Я попила водички, прокашлялась.
— Помер не помер, но в землю закопать себя дал, при этом озаботился, чтоб барин до него дотянуться не смог, и отправил послание своему другу и учителю чародею Крестовскому, чтобы помог. Расчет был такой: чародей прибывает, уничтожает барина с подручным Асмодеусом. Разумеется, соратника своего Степана решает перезахоронить, выкапывает, после положенных всяких колдунств, а тот является из гроба живехонек. Потому что сила земли родимой помереть не дала. Народ ликует, пристав возвращается к должности в очищенном уже городе.
Фараония сидела на полу клетки, раскладывала мозаику из костяных обломков, Давилов не оборачивался, прочие же восторженно внимали.
— И все бы получилось, — развела я руками, — только работа почты нашей берендийской оставляет желать лучшего, долгонько письмо шло, да и короткую соломинку в жребии вытянула ваша покорная слуга…
Пережидая аплодисменты, я снова отхлебнула водички.
— И злодеям пришлось на ходу планы перекраивать. Ко всему, барин узнал, что чародейский сыск столичный Крыжовенем заинтересовался. Пришлось плести ему, что-де за надворною советницей непременно следом начальство приедет, что у начальства сила та же самая, что у Блохина, что начальство даже лучшим сосудом сущности послужит. То есть Фараонии пришлось.
Я кивнула на Семена:
— Начальство мое, действительный статский советник Крестовский, перфектнейший сыскарь и великий чародей. Прибыв из столицы, он предусмотрительно часть своей силы запечатал, посему на Квашнину особого впечатления не произвел, или, скорее, алчность в ней взыграла. Не суть, наши стратеги измыслили такую комбинацию…
На крыльце уже некоторое время шумели, кричали тоненькими детскими голосами:
— Маменька! Пусти, больно…
Толпа расступилась, пропуская в залу чумазых девчонок и мальчика чуть постарше. Давилова сорвалась с места, запричитала:
— Пашка, Машка, Глашка и Наташка! — и бросилась расцеловывать макушки. — Что приключилось?
— Тятенька, — ответил пацан, — с позавчера в рюмочной отдыхали.
Евсей Харитонович воздвигся на пороге последним, голова его с расцарапанной лысиной была опущена долу, по зале разнесся ядреный водочный дух.
— Закусить бы, — хихикнул кто-то.
— Завсегда Евсейка, как напьется, из дому пропадает.
— Вот ему супружница задаст! Быть ему битым.
Последнее исполнилось немедленно, баба отвесила коллежскому регистратору смачную оплеуху, поклонилась в пояс Крестовскому, попросила прощения и поволокла Давидова прочь, сопровождаемая отпрысками — Пашкой, Машкой, Глашкой и Наташкой, которая вовсе удочеренная. Я вытерла счастливые слезы. Жив толстяк, счастье-то какое!

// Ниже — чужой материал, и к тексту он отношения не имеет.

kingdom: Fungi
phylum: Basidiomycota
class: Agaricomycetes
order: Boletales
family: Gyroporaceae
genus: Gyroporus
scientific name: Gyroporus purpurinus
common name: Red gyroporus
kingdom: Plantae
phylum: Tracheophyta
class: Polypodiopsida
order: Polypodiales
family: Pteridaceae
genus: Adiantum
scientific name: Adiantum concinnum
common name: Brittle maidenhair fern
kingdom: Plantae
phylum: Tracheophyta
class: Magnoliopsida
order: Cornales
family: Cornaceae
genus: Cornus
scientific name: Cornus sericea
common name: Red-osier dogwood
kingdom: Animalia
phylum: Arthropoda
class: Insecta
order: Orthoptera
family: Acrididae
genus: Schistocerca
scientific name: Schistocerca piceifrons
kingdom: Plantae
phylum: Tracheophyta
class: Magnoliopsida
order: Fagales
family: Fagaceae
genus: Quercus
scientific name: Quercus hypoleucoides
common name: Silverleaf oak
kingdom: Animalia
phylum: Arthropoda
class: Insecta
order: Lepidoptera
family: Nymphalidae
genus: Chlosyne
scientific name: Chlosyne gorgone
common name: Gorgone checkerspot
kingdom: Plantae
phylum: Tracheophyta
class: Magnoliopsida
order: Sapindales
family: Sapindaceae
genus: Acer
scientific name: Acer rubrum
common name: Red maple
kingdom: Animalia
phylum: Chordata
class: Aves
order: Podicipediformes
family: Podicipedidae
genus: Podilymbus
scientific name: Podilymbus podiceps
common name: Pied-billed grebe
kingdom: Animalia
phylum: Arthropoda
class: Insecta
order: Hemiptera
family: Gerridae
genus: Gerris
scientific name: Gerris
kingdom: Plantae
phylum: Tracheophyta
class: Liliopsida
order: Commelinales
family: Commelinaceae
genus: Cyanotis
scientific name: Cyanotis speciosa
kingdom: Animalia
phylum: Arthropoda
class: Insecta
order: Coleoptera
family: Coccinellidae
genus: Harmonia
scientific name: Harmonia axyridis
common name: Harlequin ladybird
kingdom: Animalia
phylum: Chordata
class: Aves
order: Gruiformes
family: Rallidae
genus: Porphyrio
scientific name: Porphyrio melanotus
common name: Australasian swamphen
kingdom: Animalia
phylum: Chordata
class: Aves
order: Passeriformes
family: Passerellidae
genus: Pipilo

За спиною всхлипнули, я обернулась, Старунов сморкался в носовой платок:
— Евсей Харитонович первым от Крыжи в город ушел, то есть я думал, мне показалось, потому что…
— Я знаю, Ванечка.
— Упредить вас хотел, вашбродь. Не мог, зачаровали меня.
— Знаю.
— Минуточку, — прокричал кто-то, — если Давилов от жены на орехи получает, то это кто?
Гул голосов одномоментно прервался, сменившись настороженной тишиной.
— Иван Иванович, — попросила я Зорина, — можете арестанта нашего водичкой полить? Глина от нее непременно слезет.